To the Editor:
As a retired Lutheran pastor, I want to thank you for your recent Editorial on the Jewish High Holy Days, which began this year at sundown on Sept. 24.
It has been my yearly discipline as a Christian to use these sacred days as a time of reflection and repentance for the atrocities down by Christians over the centuries against Jews, all in the name of God — whether it be the Spanish Inquisition, the Crusades, or the active part or fearful silence of too many European Christians during the 20th committing horrific acts repugnant to the God whom we claim to worship.

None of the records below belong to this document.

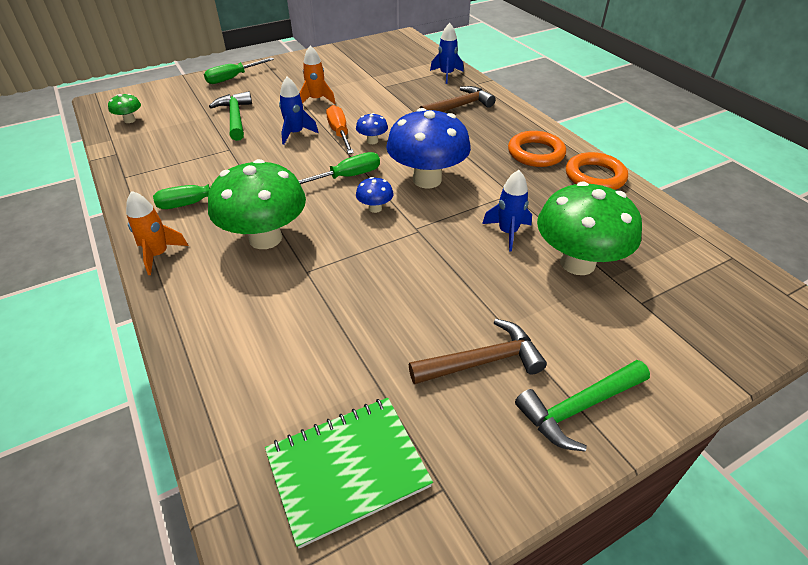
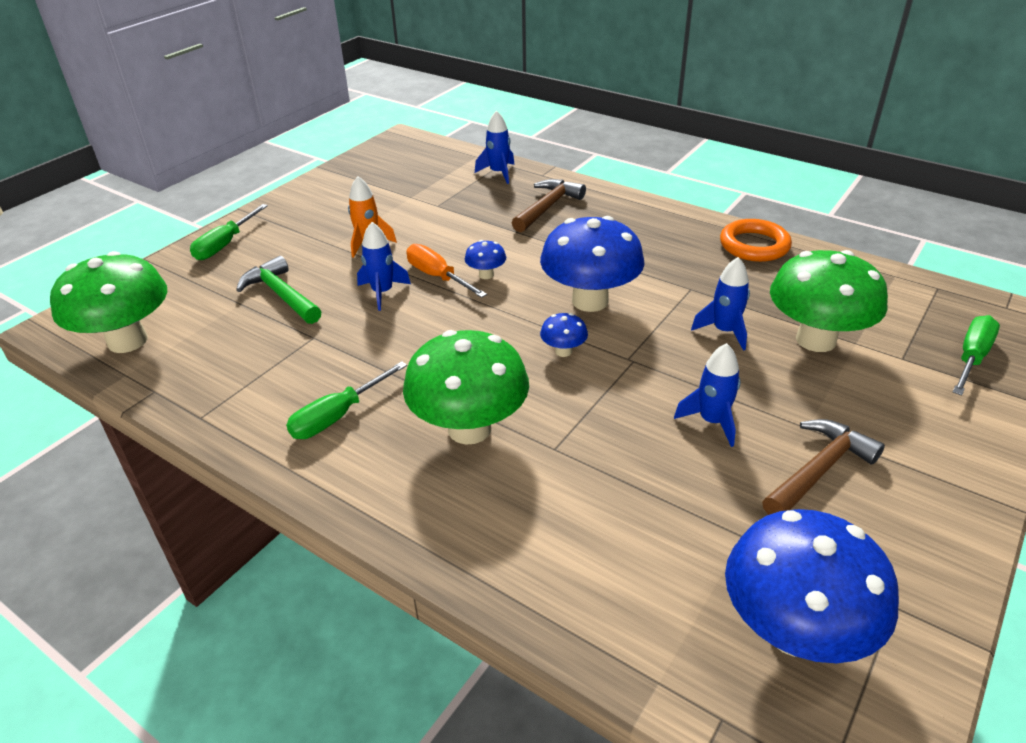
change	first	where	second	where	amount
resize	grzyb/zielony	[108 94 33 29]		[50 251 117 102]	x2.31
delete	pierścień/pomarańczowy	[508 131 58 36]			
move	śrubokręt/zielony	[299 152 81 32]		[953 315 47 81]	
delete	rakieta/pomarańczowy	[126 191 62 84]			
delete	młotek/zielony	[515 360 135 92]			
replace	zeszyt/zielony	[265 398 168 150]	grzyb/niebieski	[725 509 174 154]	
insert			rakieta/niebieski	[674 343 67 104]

Likewise, during the recent month of Ramadan, I also use that month to reflect and repent on the horrific acts of violence and murder that Christians through the ages have committed against innocent Moslems (Muslims), also in the name of the God of peace we claim to worship.
Today we read of an upsurge of anti-Semitism and Islamaphobia throughout the world, and yet all three monotheistic religions worship the same God — a God of peace, justice, and mercy.
So your final comment that “there is no better time than the present to put aside our religious, ethnic, and economic differences, forgive those who have sinned against us and pray for peace on our very troubled earth,” is very appropriate.
And it is my prayerful wish that when we Christians observe our 40-day Lenten period that begins Feb. 18, 2015, we reflect on how similar our time of fasting and repentance is to both the Jewish High Holy Days and the month of Ramadan.
That kind of reflection, contemplation and conversation can only lead to respect for the other monotheistic religions and a better world for all.
Rev. Bryan A. Leone
Bryan A. Leone is a retired pastor of the Evangelical Lutheran Church in America.